* EXERCISE BRIEF *
Pick out every line of the entries below where "each" occurs, and copy those lines.

-------- RECORDED INFORMATION

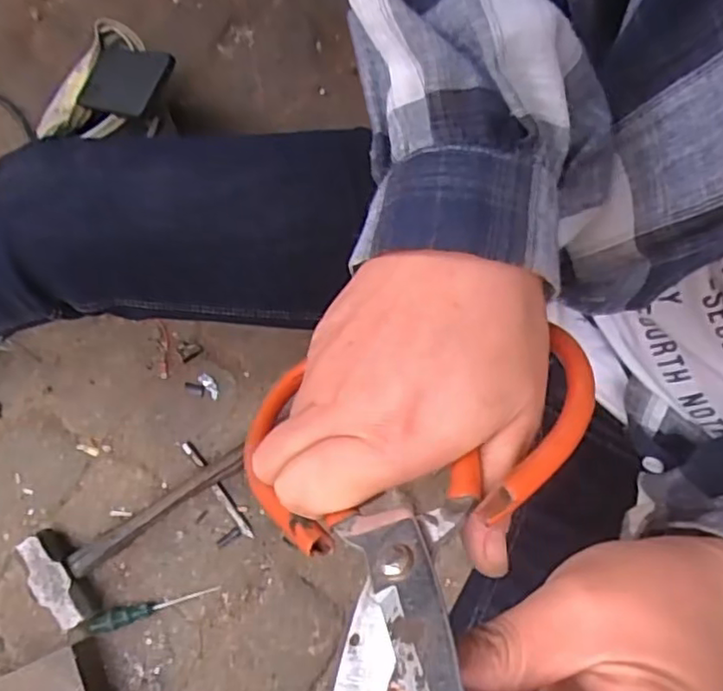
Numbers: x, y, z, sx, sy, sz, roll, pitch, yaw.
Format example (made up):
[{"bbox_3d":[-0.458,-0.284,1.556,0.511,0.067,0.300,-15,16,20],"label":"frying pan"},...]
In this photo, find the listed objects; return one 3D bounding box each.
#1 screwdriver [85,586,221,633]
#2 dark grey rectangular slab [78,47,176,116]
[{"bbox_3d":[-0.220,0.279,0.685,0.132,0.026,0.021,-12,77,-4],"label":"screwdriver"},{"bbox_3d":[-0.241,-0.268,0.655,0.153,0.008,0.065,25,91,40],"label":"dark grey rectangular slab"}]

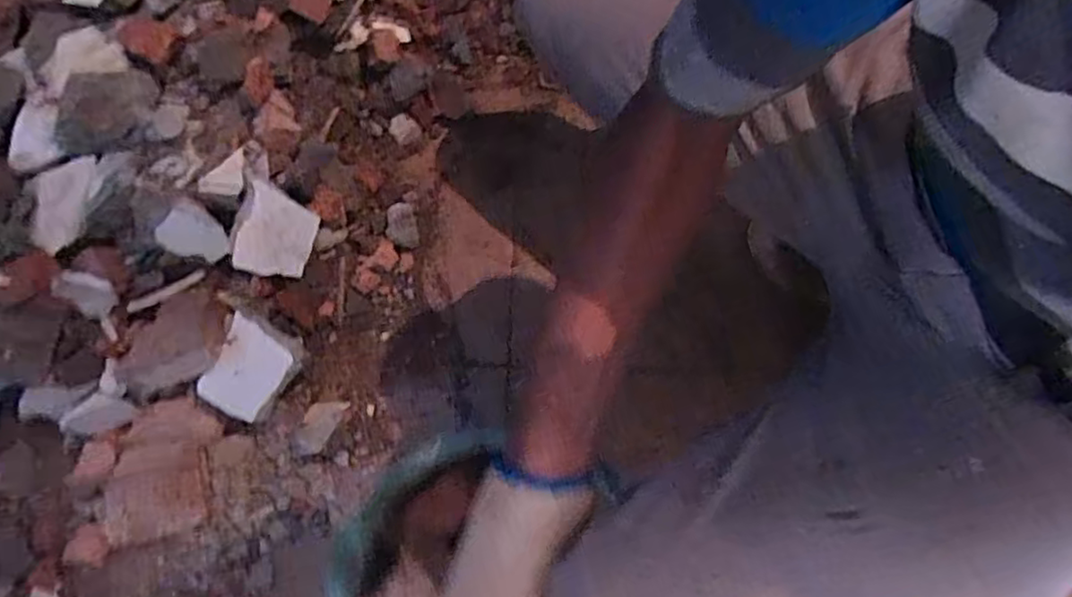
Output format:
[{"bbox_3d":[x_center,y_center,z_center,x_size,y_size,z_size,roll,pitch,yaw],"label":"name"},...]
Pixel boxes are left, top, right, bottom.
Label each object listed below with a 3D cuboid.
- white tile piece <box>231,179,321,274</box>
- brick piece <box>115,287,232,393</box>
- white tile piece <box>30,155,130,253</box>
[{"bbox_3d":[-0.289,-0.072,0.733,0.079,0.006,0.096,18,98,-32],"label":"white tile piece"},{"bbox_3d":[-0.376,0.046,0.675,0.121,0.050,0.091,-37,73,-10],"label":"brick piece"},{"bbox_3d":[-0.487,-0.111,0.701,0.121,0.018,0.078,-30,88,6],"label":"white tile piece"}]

----------------
-------- RECORDED INFORMATION

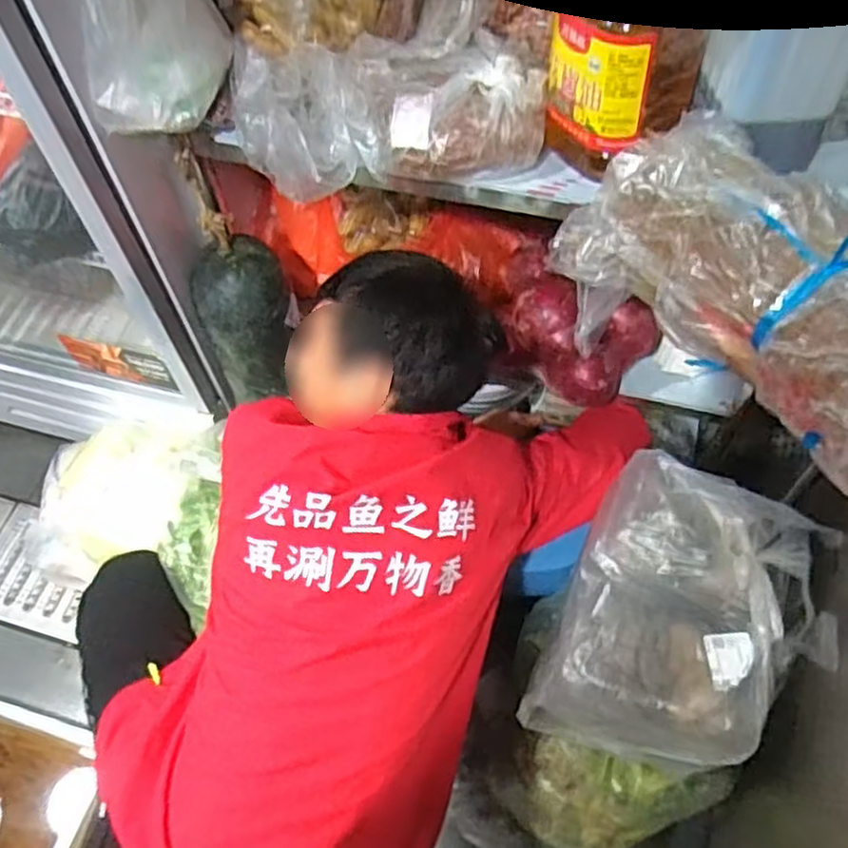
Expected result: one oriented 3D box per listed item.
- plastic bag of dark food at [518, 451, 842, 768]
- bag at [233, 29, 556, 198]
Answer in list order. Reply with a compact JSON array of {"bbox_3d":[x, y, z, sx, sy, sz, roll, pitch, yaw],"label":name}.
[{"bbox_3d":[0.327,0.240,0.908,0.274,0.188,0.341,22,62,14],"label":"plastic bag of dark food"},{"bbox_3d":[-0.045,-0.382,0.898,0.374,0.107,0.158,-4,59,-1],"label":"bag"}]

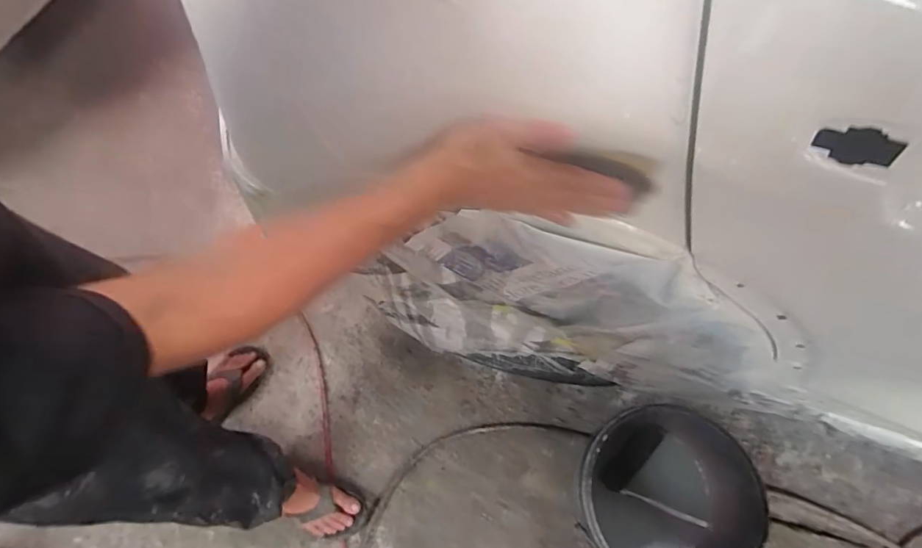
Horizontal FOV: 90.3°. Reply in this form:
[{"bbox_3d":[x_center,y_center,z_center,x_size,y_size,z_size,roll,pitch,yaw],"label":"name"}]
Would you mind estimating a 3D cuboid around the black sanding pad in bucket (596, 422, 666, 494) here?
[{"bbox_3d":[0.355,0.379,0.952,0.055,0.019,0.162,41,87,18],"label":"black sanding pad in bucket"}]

----------------

* PROBLEM SOLUTION *
In this photo, find the listed objects; return one 3D bounding box each.
Label each object listed below with a 3D cuboid.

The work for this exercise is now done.